Christiansen never married, liked to travel overseas, and opened his home to troubled boys and runaways. Gray talked to one of them, who lived with Ken off and on for 20 years, and said Christiansen was never short of cash.
Florence Schaffner was the attendant on Flight 305 who took Cooper's note in the back seat that night. At first, according to Gray's report, she thought Cooper was hitting on her and dropped the note in her purse. But he insisted she read it.
“Miss, I have a bomb in my briefcase. I want you to sit by me,” it said.
Schaffner provided the FBI with a description of Cooper, from which emerged a composite sketch that exists today as the best likeness. She called a photo of Ken Christiansen the closest match of the dozens she'd seen.
But the Seattle office of the FBI dismissed the Christiansen theory. The agency had already heard of it several years before.
Besides the discrepancy in size, “the witness (Schaffner) was very clear on the eye color,” an FBI spokesman told reporters in late October. “She very distinctly remembers looking into his brown eyes. This person had hazel eyes. He's not considered a viable suspect.”
Larry Carr is the FBI's latest lead agent on the Cooper case. A couple of weeks ago, he released evidence theretofore held in confidence - the necktie Cooper left behind on the plane, and the notes Cooper and Schaffner scribbled on the Portland-to-Seattle flight. Carr hopes that by releasing such items, memories will be jogged and new leads will be generated.

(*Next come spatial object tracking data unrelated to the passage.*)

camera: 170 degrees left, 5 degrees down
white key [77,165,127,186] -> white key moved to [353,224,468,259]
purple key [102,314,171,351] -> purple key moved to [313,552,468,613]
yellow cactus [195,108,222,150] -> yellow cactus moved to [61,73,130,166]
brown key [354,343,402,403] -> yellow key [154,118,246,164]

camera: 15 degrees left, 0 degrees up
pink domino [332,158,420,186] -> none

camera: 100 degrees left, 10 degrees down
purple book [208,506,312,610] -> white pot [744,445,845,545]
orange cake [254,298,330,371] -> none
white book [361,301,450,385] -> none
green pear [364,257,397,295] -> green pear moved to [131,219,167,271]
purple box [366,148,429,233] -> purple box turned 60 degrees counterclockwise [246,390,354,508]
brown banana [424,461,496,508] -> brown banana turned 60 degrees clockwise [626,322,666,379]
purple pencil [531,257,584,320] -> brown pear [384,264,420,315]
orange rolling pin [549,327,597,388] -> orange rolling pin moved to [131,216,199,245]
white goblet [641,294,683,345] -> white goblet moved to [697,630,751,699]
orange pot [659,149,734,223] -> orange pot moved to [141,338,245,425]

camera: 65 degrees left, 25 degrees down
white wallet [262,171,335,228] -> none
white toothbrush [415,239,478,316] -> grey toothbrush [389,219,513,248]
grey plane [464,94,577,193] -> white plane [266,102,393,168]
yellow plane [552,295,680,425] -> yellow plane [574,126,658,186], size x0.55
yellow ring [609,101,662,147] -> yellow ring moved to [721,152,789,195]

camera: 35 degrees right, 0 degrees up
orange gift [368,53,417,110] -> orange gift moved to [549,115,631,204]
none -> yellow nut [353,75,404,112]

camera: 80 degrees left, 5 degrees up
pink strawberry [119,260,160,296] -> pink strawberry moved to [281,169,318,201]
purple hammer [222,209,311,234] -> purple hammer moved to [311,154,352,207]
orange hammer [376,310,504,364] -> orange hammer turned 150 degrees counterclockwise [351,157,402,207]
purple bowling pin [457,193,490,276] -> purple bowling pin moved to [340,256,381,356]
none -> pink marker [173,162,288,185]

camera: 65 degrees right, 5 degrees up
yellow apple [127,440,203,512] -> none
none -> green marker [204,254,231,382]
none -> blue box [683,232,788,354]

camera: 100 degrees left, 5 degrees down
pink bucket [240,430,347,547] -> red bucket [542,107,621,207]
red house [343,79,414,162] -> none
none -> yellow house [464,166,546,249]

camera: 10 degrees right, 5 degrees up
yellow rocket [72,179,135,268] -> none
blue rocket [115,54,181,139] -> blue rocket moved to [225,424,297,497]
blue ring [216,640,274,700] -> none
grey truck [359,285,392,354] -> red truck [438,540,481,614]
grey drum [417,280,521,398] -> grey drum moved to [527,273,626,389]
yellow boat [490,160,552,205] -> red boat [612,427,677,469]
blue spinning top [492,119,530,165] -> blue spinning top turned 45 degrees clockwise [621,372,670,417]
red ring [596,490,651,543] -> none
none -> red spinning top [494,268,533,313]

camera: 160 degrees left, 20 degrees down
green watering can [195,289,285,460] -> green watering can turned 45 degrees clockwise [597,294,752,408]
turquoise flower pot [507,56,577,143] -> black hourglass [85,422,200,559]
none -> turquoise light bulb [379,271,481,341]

That, in turn, will inevitably add new fuel for the D.B. Cooper myth-making machine.
When Schwarz stopped by the Missoulian to drop off the magazine article, he told a receptionist he wished to speak to an editor or reporter about D.B. Cooper.
“Her eyebrows raised, and she said, ‘Oh, I remember him,' ” Schwarz said with a chuckle. “He isn't completely lost. But I think there are a lot of generations that don't know much about him.”